Do you trust LACP?
Are there any reasons why I should not rely on LACP when designing network topology? I exactly mean L2 switch to hypervisor connection, so it is the place where agregated traffic of VMs cumulates. We are talking about 5 x 1 GbE LACP bonding.
I am in disagreement with my colleague. He says: "Why we should add another layer of overhead to entire setup? It is just another potential point of failure." And he is overall sceptic about link aggregation. I have an opinion that linux bonding driver in 802.3ad mode is reliable and good choice.
He also thinks that we dont need it, because there won´t ever be such a big traffic in our environment, that simple 1 GbE will be enough. We are high school with about 100 PC clients and about 10 servers in our LAN.
So we are in situation when we exactly don´t know weather we need LACP or not. Some additional data about network traffic would be fine, but I believe it is challenging to retrieve meaningful numbers. So it is finally easier to rely on intuition and just say: "Yes, we want LACP, to be sure, because of traffic." or "No, because it is not reliable and we don´t need it."
Any suggestions?
Solution 1:
To tell the true, LACP was born exactly to solve a dangerous problem itself caused by LAG (Link aggregation Group).
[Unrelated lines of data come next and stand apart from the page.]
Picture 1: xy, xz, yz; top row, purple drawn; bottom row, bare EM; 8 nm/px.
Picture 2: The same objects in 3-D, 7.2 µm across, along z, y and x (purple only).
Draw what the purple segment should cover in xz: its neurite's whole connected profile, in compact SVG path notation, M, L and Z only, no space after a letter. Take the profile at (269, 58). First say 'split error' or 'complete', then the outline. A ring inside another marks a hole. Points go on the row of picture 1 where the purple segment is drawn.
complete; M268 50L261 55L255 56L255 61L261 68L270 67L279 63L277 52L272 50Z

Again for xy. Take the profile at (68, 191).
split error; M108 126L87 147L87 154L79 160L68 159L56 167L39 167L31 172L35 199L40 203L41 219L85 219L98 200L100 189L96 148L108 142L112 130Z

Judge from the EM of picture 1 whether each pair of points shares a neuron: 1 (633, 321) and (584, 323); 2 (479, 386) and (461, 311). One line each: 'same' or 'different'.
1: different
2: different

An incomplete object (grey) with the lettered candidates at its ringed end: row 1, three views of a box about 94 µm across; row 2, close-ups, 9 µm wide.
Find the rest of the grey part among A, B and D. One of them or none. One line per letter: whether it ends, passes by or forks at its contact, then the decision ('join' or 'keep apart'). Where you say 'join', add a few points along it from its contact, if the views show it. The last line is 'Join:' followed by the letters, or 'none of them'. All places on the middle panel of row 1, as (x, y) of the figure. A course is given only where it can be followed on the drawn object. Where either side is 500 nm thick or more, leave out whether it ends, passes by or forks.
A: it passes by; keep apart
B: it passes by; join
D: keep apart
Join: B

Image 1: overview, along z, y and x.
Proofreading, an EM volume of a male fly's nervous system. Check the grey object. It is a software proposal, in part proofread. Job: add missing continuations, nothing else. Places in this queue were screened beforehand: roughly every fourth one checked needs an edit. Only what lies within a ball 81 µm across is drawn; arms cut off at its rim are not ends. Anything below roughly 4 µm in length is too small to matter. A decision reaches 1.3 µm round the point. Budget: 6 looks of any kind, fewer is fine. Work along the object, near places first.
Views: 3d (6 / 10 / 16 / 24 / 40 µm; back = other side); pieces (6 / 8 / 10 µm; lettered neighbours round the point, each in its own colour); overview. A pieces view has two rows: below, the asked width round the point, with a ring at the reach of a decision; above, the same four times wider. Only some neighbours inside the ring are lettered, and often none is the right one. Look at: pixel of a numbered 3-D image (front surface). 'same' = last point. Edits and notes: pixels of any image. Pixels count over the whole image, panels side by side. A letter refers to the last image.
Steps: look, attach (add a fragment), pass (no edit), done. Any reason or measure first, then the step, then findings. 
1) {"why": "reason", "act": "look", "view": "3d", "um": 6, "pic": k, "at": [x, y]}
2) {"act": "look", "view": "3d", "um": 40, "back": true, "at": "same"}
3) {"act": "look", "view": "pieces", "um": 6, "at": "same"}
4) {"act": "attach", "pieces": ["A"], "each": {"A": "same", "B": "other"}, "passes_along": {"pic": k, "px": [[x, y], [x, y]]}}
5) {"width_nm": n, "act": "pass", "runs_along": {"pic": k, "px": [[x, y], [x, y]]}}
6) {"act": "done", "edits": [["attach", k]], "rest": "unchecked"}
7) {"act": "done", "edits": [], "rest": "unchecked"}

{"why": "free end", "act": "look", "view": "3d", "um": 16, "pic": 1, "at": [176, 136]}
When used between directly attached interface, LAG is not dangerous. In such a setup, basically any network problem can be tracked back to a port with no link - which automatically instruct the switch to stop sending traffic to the disconnected port.
However, if some other device sits between the LAG-enabled switch and the aggregated Gbit ports, some other logical issues can arise, causing real problems because the forwarding switch has no information about these transient problems (it will continue to blindly send traffic to the disconnected/problematic ports).
In order to solve this problem LACP was defined: it uses an heartbeat-based system to constantly monitor the aggregated port, and automatically disconnect them when too much heartbeats are lost.
In short: if correctly configured, I see no problems in using LACP. The only thing to consider is that you inevitably have a slight more complex configuration to track/manage.
Solution 2:
Yes, I trust LACP. I prefer LACP over all other link aggregation methods because it's so reliable, flexible, and is an IEEE standard so vendor interop is guaranteed.
If you think your virtual machines will do more than 1 gigabit per second of traffic (and that's very easy to do) then you want to load balance. The only load balancing modes (on Linux) which work for you are either Mode 2 (balance-xor) or Mode 4 (LACP). Mode 2 uses the same balancing as Mode 4, just without the constant heartbeat to the switch.